Investing In Broad ETFs
In my opinion, this is the simplest and safest way and an excellent way to start investing. ETF stands for exchange-traded fund, and you can think of it as a basket of stocks. Such a basket can contain, for example, the largest US stocks (S&P500). However, some ETFs are very widely distributed. In my opinion, this is a very safe and sound way to invest.
Therefore, an ETF is a product with which you can easily diversify. This way, you will never have the best return, but you will never have the worst return, either. This is because it simply follows the growth or decline of the average market.
Another way to invest is to invest in so-called dividend stocks. These are stocks of companies that pay relatively large dividends. Dividends are profit sharing.
For example, if you buy a share of company A for 100$, it may be the case that that company pays out 1% profit per shareholder every quarter. So, if you own a 100$ share, you will receive four times 1$ per year. We say that you receive a dividend of 4%.

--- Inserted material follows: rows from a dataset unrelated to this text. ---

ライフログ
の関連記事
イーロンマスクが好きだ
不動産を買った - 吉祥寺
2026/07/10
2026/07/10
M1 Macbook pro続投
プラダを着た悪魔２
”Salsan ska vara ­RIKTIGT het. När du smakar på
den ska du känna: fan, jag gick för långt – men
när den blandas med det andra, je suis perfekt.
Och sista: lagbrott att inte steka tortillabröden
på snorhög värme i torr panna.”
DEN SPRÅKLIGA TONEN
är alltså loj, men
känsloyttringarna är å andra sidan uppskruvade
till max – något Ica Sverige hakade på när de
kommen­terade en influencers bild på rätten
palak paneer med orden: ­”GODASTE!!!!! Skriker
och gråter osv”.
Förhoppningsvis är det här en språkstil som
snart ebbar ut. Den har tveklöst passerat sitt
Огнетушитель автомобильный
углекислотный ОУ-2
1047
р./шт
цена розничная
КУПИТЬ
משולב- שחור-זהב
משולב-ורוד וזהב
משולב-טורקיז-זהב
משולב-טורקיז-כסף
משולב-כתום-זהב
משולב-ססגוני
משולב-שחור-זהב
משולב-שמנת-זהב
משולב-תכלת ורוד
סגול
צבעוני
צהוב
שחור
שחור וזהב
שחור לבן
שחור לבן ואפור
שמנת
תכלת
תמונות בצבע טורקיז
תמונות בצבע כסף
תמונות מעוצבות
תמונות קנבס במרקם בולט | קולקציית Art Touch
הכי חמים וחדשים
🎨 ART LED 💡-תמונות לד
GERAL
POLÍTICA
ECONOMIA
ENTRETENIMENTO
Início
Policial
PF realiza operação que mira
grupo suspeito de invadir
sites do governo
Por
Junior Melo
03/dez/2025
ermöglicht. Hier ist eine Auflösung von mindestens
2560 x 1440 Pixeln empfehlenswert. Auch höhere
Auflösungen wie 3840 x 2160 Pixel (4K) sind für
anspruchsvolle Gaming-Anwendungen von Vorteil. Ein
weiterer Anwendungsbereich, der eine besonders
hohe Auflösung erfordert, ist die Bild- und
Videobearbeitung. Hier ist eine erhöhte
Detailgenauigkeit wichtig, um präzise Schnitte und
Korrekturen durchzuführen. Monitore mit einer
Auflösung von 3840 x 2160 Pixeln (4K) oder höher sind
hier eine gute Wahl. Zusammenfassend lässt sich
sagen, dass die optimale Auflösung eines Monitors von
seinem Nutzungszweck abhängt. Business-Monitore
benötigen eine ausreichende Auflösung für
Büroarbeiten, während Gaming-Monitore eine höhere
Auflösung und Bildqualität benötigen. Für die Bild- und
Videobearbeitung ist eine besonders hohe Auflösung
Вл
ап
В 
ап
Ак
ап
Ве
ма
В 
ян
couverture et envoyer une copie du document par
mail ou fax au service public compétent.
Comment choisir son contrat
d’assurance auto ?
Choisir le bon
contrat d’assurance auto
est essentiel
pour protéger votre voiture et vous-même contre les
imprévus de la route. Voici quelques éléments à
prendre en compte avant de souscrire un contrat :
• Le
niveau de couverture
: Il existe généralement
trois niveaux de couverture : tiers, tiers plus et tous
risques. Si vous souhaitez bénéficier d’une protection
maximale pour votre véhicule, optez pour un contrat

The good thing is that good companies increase their dividend a little bit each year. So, for example, it could be that twenty years from now, company A will not pay 4$ per year but 10$ per year. You bought that stock today for $100, so it is getting a whopping 10% dividend.
The downside is that companies are not obliged to continue paying dividends. When the stock market goes bad, they may decide to lower the dividend or, in an extreme case, even stop paying dividends.
Another option is to invest in growth stocks. In my opinion, this is a way of investing that involves much more risk. You invest in companies that you expect to become very large eventually. Basically, you’re looking for companies that you expect to be the next Google or Facebook.
Tesla is a popular growth stock right now. Many people believe that Tesla will get much bigger and, therefore, will invest in the company. Of course, you can make a lot of money on this, but the risks are also huge. You’re left with a worthless stock when Tesla has a setback and can’t meet expectations.
Join A Student Investment Club
You can exchange knowledge and experiences with other students in an investment club. Did you know that many universities and colleges have investment clubs? The great thing about an investment club is that you share experience and knowledge with other students, which ultimately makes you better at investing.
Most clubs are open to all students, even if you don’t have experience yet. Check your educational institution’s website to see if they have an investment club, and simply sign up for a chat. Most clubs will welcome you with open arms.
You can have a considerable advantage over the rest when you start investing as a student. You are still young, and your money has more time to come back. You also invest in yourself by acquiring more knowledge. Ensure you have a good emergency fund, the right mindset, and self-discipline, and stay away from investing in your student finances.